The first job Crown had to do on the VF-3 was produce 38 sets of grinding discs, which the grinding machine uses to grind the chunks of rubber into small granules. These sets comprise both fixed and rotating discs, which need to have pockets milled right through to allow the large chunks to be progressively ground into smaller granules as they pass through the grinding discs. There are 3 different rotating discs with 7, 9 and 10 pockets, and the fixed discs have 8 pockets. The principle of operation is probably similar to the hand-operated mincing machine that Mum used when she minced up the leftover roast to make a shepherd’s pie.
The discs are made from D2 tool steel, and 70% of their starting weight is machined away during the process. After using a 24 mm U-drill to drill a start hole in each pocket, a 20 mm diameter tipped endmill was used to cut each pocket out, taking 5 mm deep cuts at 2,000 rpm and 700 mm per minute feed.
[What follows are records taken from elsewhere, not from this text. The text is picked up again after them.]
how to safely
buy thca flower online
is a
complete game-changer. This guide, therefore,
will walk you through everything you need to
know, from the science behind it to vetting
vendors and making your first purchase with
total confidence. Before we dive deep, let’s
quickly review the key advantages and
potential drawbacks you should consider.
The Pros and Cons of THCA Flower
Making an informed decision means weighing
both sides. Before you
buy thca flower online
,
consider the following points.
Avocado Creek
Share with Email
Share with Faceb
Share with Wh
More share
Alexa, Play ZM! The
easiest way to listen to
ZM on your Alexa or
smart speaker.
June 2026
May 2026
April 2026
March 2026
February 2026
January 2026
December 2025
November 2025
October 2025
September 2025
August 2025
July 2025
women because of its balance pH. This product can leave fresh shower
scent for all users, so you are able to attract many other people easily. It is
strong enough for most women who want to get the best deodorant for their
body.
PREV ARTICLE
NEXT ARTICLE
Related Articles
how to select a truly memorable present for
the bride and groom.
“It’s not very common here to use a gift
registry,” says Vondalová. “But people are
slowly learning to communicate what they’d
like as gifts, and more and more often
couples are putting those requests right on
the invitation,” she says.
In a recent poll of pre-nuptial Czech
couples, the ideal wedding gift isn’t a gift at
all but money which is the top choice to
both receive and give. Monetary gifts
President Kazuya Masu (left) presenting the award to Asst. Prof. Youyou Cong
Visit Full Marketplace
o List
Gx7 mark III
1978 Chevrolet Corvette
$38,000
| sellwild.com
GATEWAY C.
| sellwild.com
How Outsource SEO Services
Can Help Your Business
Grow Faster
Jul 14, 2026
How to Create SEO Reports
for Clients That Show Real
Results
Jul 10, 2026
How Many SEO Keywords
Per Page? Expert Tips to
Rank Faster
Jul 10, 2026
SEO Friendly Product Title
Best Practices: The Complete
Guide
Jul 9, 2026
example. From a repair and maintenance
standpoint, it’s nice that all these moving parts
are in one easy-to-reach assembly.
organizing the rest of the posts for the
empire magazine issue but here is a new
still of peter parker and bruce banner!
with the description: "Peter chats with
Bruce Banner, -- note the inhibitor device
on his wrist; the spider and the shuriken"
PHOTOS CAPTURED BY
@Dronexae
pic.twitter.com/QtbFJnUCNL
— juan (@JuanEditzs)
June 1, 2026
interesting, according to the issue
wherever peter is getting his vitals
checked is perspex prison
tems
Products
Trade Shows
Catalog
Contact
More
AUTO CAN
There were also 6 holes drilled and tapped 6 mm on a 259 mm diameter.
“As a testament to the accuracy and rigidity of the Haas VF-3, we didn’t need to take a final cleanup cut after cutting through the 20 mm thick discs,” said Ron. “Each 5 mm step-down was hardly noticeable, and the surface finish was more than acceptable for the application.” After machining, the rotor discs were oil hardened and tempered in the heat treatment plant.
Finally, the disc faces are ground flat, and then down into the bowels of the large fabricated steel frame they go, in an assembly with the shafts and gears.
It is not easy to find engineering companies in Australia that have experienced the sort of expansion in the last 10 years that Crown Engineering has. Ray Suchting says that remaining focused on keeping the business moving ahead, targeting niche markets, and taking calculated risks while keeping the overhead costs to a minimum are some of the main contributing factors.
At the end of the day, it is no different than most other successful businesses, and can be summed up by two words: “good management.”